- [TASK GOAL] Copy word for word the passage of the HashSet forum thread below, starting with "And since the" and going on through "with new elements.".

1

I have to manipulate strings present under a big HashSet Object and I would like to know if there is any possibility of manipulating existing HashSet object with out creating a new HashSet object

Below is my current logic, in which, I wanted to avoid the creation of 2nd HashSet (set2 object).

HashSet<String> set1 = new HashSet<String>();
set1.add("AB.12");
set1.add("CD.34");
set1.add("EF.56");
set1.add("GH.78");

HashSet<String> set2 = new HashSet<String>();
for(String data : set1) {
    set2.add(data.substring(0,2));
}

P.S.: The reason for going for a Set is to avoid duplicate entries (come from different source).

Vasu
  • 21,832
  • 11
  • 51
  • 67
  • 2
    what manipulation you intent to do ? – Stelium Sep 25 '15 at 14:33
  • "AB.12" and "AB" are two different object, do you want to keep the original object? – YoungHobbit Sep 25 '15 at 14:35
  • I wanted to keep "AB" into my set. – Vasu Sep 25 '15 at 14:39
  • One approach is to store not a plain `String`, but a _data structure_ like `{AB.12, int fromIndex, int toIndex}` in your original `HashSet`. – Victor Sorokin Sep 25 '15 at 14:39
  • Is there a specific reason to avoid the creation of the second hashset? If it is just a memory issue then the answer by @KishoreReddy will address that concern. Otherwise with non-list collections there is no way to both insert and remove elements in the same process. – markbernard Sep 25 '15 at 15:14

4 Answers4

3

Elements in a HashSet should not be altered to maintain the integrity of the set. You can think of them as immutable elements.

And since the order of a HashSet is not defined or constant over time, it won't be possible to add and remove elements simultaneously without potentially colliding with new elements.

However, if you're trying to conserve memory, you can simultaneously remove from set1 and add to set2.

Iterator iter = set1.iterator();

while(iter.hasNext()){
    set2.add(iter.next().substring(0, 2));
    iterator.remove();
}
elizzmc
  • 125
  • 9
  • Will the memory be re-claimed immediately after removing the elements? or will he have to wait for GC to kick in? – James Wierzba Sep 25 '15 at 14:59
  • 2
    *"Elements in a HashSet are immutable."* No, not necessarily. – Tom Sep 25 '15 at 15:00
  • You'll have to wait for GC to kick it. It'll be reclaimed ASAP, but not immediately. – elizzmc Sep 25 '15 at 15:00
  • 1
    @Tom *primitive types* in a HashSet are immutable. My apologies. – elizzmc Sep 25 '15 at 15:01
  • That is also wrong, because you can't place primitive types into a HashSet :P. I guess you mean what `String` is immutable and/or that `HashSet` items should be immutable to maintain a correct hash value. This would be true :). – Tom Sep 25 '15 at 15:03
  • 1
    @Tom, you are so much better with words that I am! I'll edit my answer to state that. – elizzmc Sep 25 '15 at 15:04
1

Java Set does not provide ordered access so you cannot step through one by one to do a replacement.

- [SOURCE DATA]
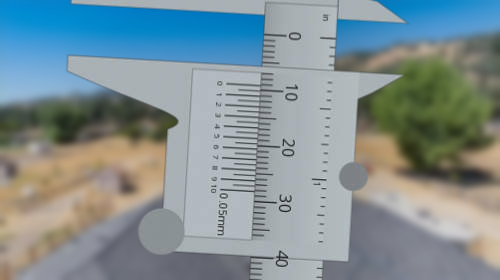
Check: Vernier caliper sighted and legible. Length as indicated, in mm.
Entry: 9.2 mm
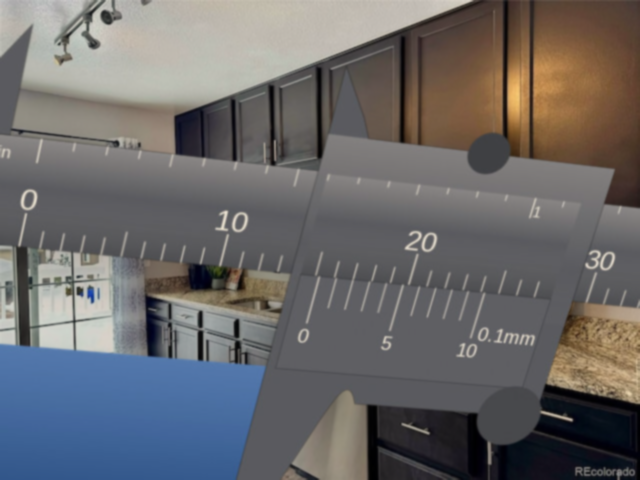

- [EXERCISE OUTPUT]
And since the order of a HashSet is not defined or constant over time, it won't be possible to add and remove elements simultaneously without potentially colliding with new elements.